By the way, Slumdog Millionaire's snub in the Costume and Art Direction categories are the year's most egregious oversights.
There are three nominees for Best Makeup: Benjamin Button, The Dark Knight, and Hellboy II. Once again, making characters look natural is often overlooked while heavy prosthetics and effects get the glory. The Dark Knight features not only The Joker's spooky clown makeup, but Two-Face's digitally-enhanced visage. Hellboy II has the most prosthetic work, but I think voters will gravitate towards the prestige of Benjamin Button. Even though a lot of the character effects are done with computer effects, it's very hard to tell where the makeup begins and the effects end and voters will give both awards to Benjamin Button.
The Cinematography category is a tough one this year. Changeling and The Reader had some nice compositions and lighting, but they're pretty straightforward.
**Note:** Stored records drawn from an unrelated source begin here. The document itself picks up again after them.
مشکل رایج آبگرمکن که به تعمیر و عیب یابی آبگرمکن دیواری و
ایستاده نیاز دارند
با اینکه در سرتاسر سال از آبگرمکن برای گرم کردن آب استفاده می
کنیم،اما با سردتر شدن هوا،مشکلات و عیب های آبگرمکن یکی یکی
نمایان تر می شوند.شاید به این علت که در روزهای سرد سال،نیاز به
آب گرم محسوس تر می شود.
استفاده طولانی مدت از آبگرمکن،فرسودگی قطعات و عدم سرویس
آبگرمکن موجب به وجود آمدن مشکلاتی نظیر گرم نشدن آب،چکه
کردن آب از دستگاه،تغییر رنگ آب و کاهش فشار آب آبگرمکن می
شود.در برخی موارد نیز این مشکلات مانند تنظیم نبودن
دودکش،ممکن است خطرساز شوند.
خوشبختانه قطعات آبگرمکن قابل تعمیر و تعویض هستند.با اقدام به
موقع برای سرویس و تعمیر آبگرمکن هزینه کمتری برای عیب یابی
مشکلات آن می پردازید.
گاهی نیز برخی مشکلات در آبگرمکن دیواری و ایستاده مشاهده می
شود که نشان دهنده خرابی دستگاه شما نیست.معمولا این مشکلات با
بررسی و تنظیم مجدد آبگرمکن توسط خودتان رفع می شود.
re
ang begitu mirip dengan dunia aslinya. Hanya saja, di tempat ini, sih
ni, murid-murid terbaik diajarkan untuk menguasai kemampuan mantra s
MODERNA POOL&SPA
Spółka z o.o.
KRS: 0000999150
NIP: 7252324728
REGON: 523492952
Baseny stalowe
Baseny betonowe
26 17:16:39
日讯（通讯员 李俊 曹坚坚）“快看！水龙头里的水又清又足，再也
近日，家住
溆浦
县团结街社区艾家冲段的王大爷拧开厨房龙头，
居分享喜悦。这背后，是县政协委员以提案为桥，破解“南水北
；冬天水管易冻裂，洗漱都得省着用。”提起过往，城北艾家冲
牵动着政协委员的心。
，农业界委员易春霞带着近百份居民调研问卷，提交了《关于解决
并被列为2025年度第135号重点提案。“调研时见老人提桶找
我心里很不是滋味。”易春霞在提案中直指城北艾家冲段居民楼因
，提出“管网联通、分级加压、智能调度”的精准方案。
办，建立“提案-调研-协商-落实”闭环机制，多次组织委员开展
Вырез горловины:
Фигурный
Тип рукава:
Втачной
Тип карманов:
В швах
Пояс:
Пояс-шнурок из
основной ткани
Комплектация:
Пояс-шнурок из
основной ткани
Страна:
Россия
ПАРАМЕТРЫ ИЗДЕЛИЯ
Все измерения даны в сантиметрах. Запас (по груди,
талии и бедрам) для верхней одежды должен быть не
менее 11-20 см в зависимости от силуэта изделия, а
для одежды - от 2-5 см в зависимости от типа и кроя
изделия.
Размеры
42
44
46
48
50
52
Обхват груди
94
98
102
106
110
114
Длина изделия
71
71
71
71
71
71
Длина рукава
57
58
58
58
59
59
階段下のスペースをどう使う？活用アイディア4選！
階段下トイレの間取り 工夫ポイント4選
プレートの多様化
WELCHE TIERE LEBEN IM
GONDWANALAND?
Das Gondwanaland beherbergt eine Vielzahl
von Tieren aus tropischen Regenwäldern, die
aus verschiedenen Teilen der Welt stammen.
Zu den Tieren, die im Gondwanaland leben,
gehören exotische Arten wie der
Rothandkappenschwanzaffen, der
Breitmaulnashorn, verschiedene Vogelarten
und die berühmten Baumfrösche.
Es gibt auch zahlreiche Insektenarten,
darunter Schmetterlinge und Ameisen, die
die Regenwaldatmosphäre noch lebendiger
I don't know anyone who left The Dark Knight saying "The camera work was amazing!" There were plenty of other things going on that overshadowed its cinematography. Benjamin Button's cinematography was good and could net a win if the film rolls towards a sweep. It could also be the first win ever for a female Director of Photography. Slumdog Millionaire had some beautiful and expressive camera work and captured the color and energy of Mumbai - it wasn't concerned with making everything look beautiful all the time and didn't shy away from ugliness. I'm going to pick Slumdog by a very narrow margin.